— EXERCISE INSTRUCTIONS —
- a) From the blog post about time below, copy word for word the passage that starts at "Where's Your Time?" and ends after "an insatiate industry.".
- b) Answer these questions about the blog post about time below:
(i) Whose post does the writer call great?
(ii) Which book by Walter Kerr does the writer quote?
(iii) According to the quoted passage, what do we party for?

##### PASSAGE FOR REVIEW #####

Wednesday, June 20, 2007

Where's Your Time?

A great post from Rowan Manahan on what we are doing with our time. It reminded me of a couple of observations in Walter Kerr's The Decline of Pleasure:

We are all of us compelled to read for profit, party for contacts, lunch for contracts, bowl for unity, drive for mileage, gamble for charity, go out for the evening for the greater glory of the municipality, and stay home for the weekend to rebuild the house. Minutes, hours, and days have been spared us. The prospect of filling them with the pleasures for which they were spared us has somehow come to seem meaningless enough to drive some of us to drink and some of us to doctors and all of us to the satisfactions of an insatiate industry.

- snip -

A friend who dropped in to see me a few nights ago expressed two fears in the course of the conversation. One was that, if he did not slow down, he would have a heart attack. The other was that, if he did not hurry up, he would not be able to accomplish enough that was useful before he had his heart attack.

##### DATA #####

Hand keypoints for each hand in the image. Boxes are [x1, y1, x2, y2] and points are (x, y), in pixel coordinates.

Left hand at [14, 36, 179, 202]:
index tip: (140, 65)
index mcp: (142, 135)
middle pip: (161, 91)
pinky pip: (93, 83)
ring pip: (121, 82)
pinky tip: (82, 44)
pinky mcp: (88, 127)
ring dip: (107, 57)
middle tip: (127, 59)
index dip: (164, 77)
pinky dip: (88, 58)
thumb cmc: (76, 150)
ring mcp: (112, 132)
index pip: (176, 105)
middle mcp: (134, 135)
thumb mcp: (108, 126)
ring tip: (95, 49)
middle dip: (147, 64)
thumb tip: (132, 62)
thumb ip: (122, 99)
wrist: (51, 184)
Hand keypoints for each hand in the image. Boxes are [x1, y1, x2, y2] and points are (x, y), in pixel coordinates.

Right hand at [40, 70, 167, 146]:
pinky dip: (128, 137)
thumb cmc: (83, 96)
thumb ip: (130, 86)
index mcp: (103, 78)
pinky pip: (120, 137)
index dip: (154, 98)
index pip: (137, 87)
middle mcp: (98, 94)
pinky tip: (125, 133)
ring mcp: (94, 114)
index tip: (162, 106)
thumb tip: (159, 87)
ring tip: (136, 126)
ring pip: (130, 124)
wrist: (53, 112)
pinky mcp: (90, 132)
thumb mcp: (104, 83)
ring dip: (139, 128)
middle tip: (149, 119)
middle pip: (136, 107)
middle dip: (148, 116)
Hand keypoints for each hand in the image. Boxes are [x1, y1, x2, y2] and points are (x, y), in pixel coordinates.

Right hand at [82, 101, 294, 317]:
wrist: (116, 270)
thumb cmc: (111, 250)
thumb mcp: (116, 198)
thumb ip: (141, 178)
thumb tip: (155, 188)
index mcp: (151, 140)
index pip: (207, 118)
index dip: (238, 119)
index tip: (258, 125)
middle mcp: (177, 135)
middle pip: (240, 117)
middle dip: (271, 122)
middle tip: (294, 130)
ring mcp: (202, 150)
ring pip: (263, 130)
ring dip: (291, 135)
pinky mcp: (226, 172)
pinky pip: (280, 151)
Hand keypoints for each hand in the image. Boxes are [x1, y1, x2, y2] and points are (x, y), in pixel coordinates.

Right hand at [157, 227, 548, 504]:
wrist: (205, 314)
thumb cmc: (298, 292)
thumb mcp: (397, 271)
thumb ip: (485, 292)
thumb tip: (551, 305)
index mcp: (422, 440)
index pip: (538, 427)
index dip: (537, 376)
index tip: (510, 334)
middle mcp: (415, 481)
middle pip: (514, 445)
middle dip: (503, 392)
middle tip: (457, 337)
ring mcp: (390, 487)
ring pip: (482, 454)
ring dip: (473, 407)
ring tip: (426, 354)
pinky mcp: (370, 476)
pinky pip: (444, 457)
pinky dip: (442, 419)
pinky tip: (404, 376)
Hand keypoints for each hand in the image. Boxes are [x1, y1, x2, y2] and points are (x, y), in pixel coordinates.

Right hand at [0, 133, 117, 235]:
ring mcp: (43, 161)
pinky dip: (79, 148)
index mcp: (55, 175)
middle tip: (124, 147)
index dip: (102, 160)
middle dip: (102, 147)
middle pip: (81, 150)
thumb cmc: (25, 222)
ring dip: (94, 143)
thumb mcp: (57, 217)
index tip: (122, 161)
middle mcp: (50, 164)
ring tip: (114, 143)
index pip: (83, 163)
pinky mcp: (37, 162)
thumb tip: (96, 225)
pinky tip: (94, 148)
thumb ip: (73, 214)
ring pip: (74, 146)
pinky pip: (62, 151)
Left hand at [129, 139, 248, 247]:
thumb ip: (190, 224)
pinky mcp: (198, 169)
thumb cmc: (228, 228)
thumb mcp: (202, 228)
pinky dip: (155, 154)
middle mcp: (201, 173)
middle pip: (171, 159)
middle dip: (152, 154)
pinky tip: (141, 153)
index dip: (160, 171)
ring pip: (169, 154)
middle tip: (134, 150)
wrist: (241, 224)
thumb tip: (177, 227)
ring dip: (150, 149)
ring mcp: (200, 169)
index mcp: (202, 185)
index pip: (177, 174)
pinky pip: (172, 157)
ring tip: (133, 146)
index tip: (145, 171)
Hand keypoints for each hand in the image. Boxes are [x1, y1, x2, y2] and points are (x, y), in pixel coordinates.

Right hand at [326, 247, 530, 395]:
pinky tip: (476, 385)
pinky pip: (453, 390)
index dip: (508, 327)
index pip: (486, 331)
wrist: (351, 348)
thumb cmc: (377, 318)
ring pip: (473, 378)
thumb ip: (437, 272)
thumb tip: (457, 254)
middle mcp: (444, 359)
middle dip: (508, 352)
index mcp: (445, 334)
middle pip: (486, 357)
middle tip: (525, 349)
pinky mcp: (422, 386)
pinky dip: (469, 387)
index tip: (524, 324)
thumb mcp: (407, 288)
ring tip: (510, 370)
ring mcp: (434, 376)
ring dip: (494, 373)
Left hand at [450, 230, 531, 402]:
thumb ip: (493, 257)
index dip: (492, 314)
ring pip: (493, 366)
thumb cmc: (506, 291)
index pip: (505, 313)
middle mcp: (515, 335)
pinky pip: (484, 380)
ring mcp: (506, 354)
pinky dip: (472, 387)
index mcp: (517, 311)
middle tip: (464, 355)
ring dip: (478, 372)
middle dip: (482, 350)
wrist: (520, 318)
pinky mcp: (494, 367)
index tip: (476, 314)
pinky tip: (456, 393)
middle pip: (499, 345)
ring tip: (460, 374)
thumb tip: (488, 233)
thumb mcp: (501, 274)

#####

— RESULTS OF THE TASKS —
- a)
Where's Your Time?

A great post from Rowan Manahan on what we are doing with our time. It reminded me of a couple of observations in Walter Kerr's The Decline of Pleasure:

We are all of us compelled to read for profit, party for contacts, lunch for contracts, bowl for unity, drive for mileage, gamble for charity, go out for the evening for the greater glory of the municipality, and stay home for the weekend to rebuild the house. Minutes, hours, and days have been spared us. The prospect of filling them with the pleasures for which they were spared us has somehow come to seem meaningless enough to drive some of us to drink and some of us to doctors and all of us to the satisfactions of an insatiate industry.

- b)
(i) Rowan Manahan's.
(ii) The Decline of Pleasure.
(iii) Contacts.